**TASK BRIEF:** Reproduce the text of all the following material verbatim, leaving out the pictures.

--- START ---

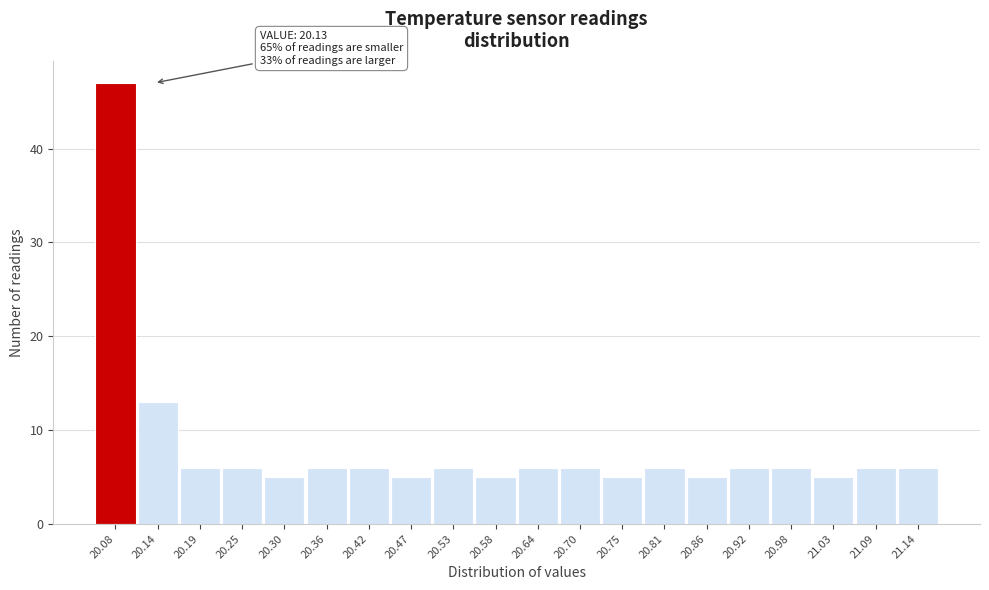

Reading left to right, what are all the values shown in this chart?

47	13	6	6	5	6	6	5	6	5	6	6	5	6	5	6	6	5	6	6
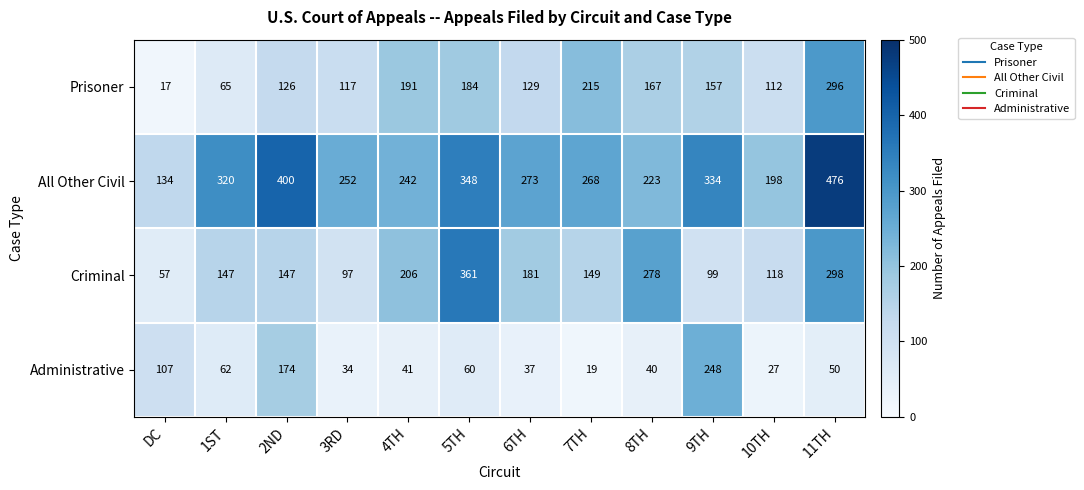

What is the sum of all Prisoner values?

1776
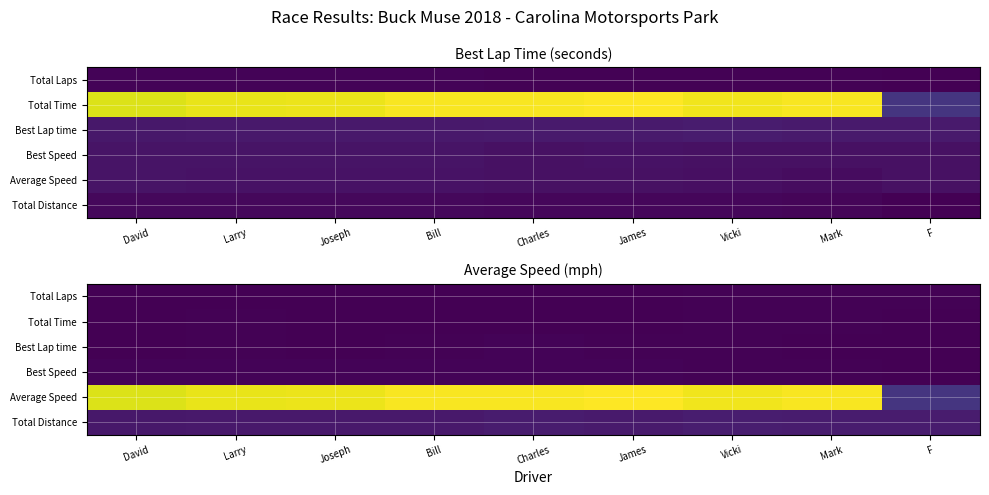

List the labels in order of Best Lap time value, smallest first.

F, David, Mark, Joseph, Bill, Vicki, Larry, James, Charles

--- END ---

**RESPONSE TO THIS TASK:**
Reading left to right, what are all the values shown in this chart?

47	13	6	6	5	6	6	5	6	5	6	6	5	6	5	6	6	5	6	6

What is the sum of all Prisoner values?

1776

List the labels in order of Best Lap time value, smallest first.

F, David, Mark, Joseph, Bill, Vicki, Larry, James, Charles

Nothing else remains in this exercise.